REQUEST:
Please copy the rows word for word, from the line holding "August Peridot Hues 'OASIS' DK" through the line holding "from Montana's Sports Leader", both included, and leave the pictures out.

▶

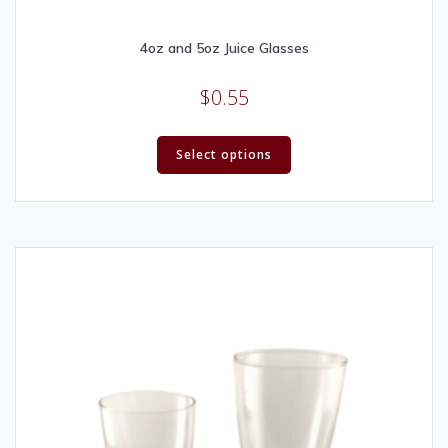
4oz and 5oz Juice Glasses
$
0.55
Select options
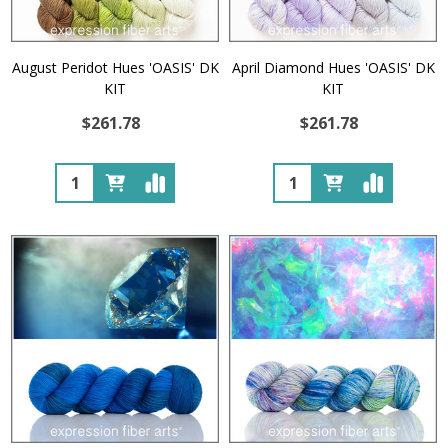
August Peridot Hues 'OASIS' DK
April Diamond Hues 'OASIS' DK
KIT
KIT
$261.78
$261.78
Quantity:
Quantity:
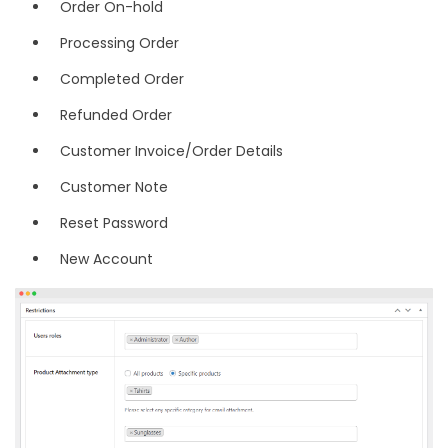
Order On-hold
Processing Order
Completed Order
Refunded Order
Customer Invoice/Order Details
Customer Note
Reset Password
New Account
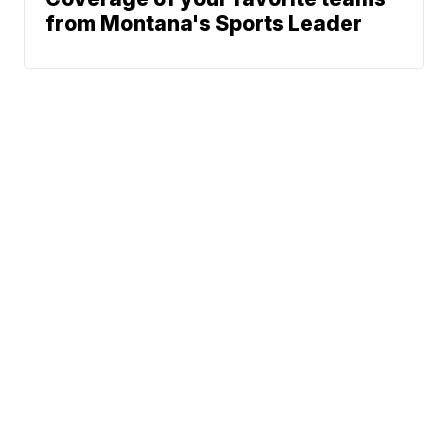
from Montana's Sports Leader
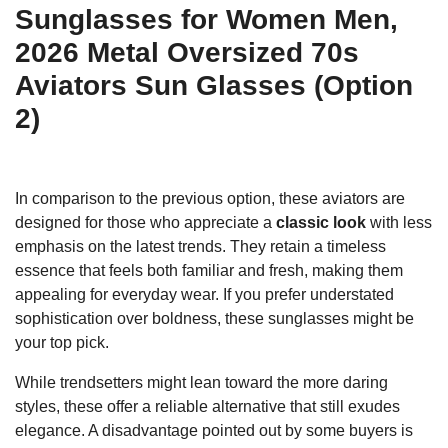
Sunglasses for Women Men,
2026 Metal Oversized 70s
Aviators Sun Glasses (Option
2)
In comparison to the previous option, these aviators are
designed for those who appreciate a
classic look
with less
emphasis on the latest trends. They retain a timeless
essence that feels both familiar and fresh, making them
appealing for everyday wear. If you prefer understated
sophistication over boldness, these sunglasses might be
your top pick.
While trendsetters might lean toward the more daring
styles, these offer a reliable alternative that still exudes
elegance. A disadvantage pointed out by some buyers is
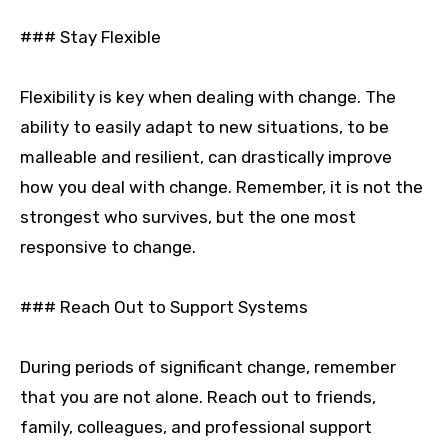
### Stay Flexible
Flexibility is key when dealing with change. The
ability to easily adapt to new situations, to be
malleable and resilient, can drastically improve
how you deal with change. Remember, it is not the
strongest who survives, but the one most
responsive to change.
### Reach Out to Support Systems
During periods of significant change, remember
that you are not alone. Reach out to friends,
family, colleagues, and professional support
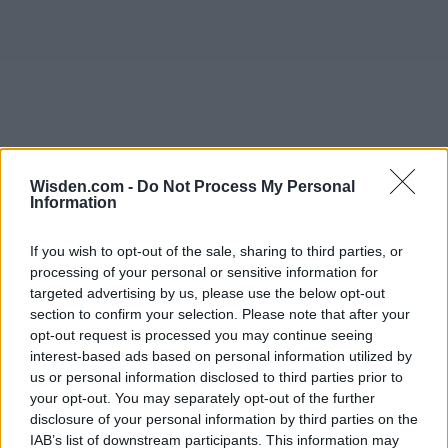
Wisden.com -
Do Not Process My Personal
Information
If you wish to opt-out of the sale, sharing to third parties, or
processing of your personal or sensitive information for
targeted advertising by us, please use the below opt-out
section to confirm your selection. Please note that after your
opt-out request is processed you may continue seeing
interest-based ads based on personal information utilized by
us or personal information disclosed to third parties prior to
your opt-out. You may separately opt-out of the further
disclosure of your personal information by third parties on the
IAB’s list of downstream participants. This information may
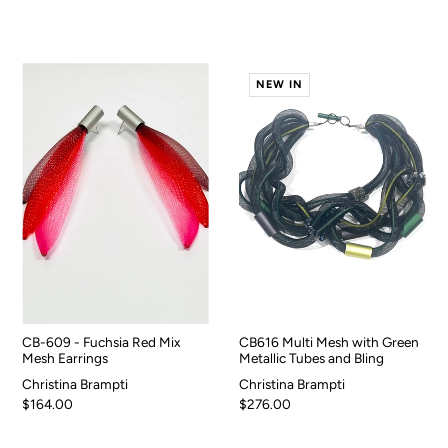
NEW IN
CB-609 - Fuchsia Red Mix
CB616 Multi Mesh with Green
Mesh Earrings
Metallic Tubes and Bling
Christina Brampti
Christina Brampti
$164.00
$276.00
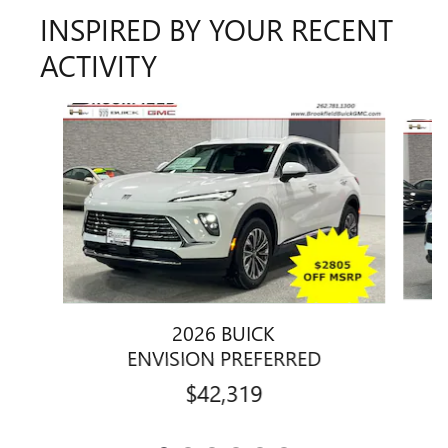
INSPIRED BY YOUR RECENT
ACTIVITY
Slide 1 of 6
2026 BUICK
ENVISION PREFERRED
$42,319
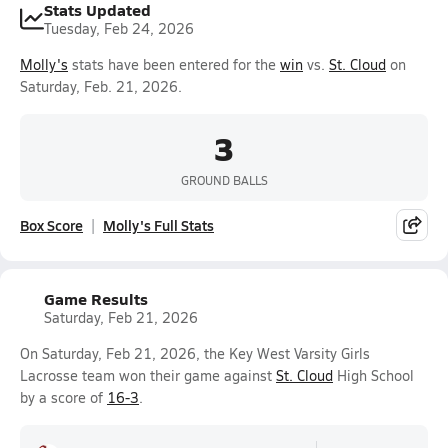
Stats Updated
Tuesday, Feb 24, 2026
Molly's
stats have been entered for the
win
vs.
St. Cloud
on
Saturday, Feb. 21, 2026.
3
GROUND BALLS
Box Score
Molly's Full Stats
Game Results
Saturday, Feb 21, 2026
On Saturday, Feb 21, 2026, the Key West Varsity Girls
Lacrosse team won their game against
St. Cloud
High School
by a score of
16-3
.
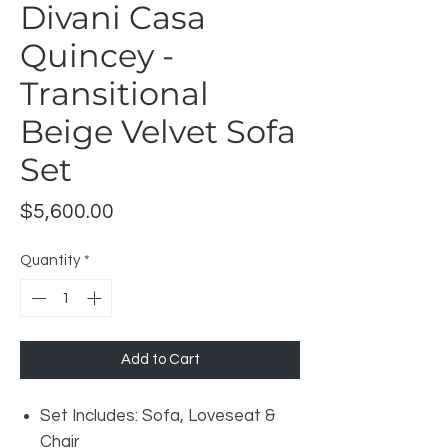
Divani Casa
Quincey -
Transitional
Beige Velvet Sofa
Set
Price
$5,600.00
Quantity
*
Add to Cart
Set Includes: Sofa, Loveseat &
Chair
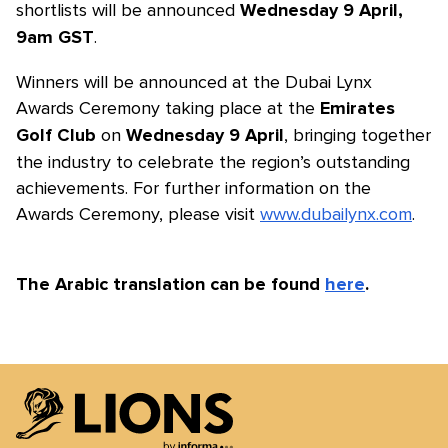
shortlists will be announced
Wednesday 9 April,
.
9am GST
Winners will be announced at the Dubai Lynx
Awards Ceremony taking place at the
Emirates
on
, bringing together
Golf Club
Wednesday 9 April
the industry to celebrate the region’s outstanding
achievements. For further information on the
Awards Ceremony, please visit
www.dubailynx.com
.
The Arabic translation can be found
here
.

◀

SOLVED EXERCISE:
August Peridot Hues 'OASIS' DK
April Diamond Hues 'OASIS' DK
KIT
KIT
$261.78
$261.78
Quantity:
Quantity:
Order On-hold
Processing Order
Completed Order
Refunded Order
Customer Invoice/Order Details
Customer Note
Reset Password
New Account
from Montana's Sports Leader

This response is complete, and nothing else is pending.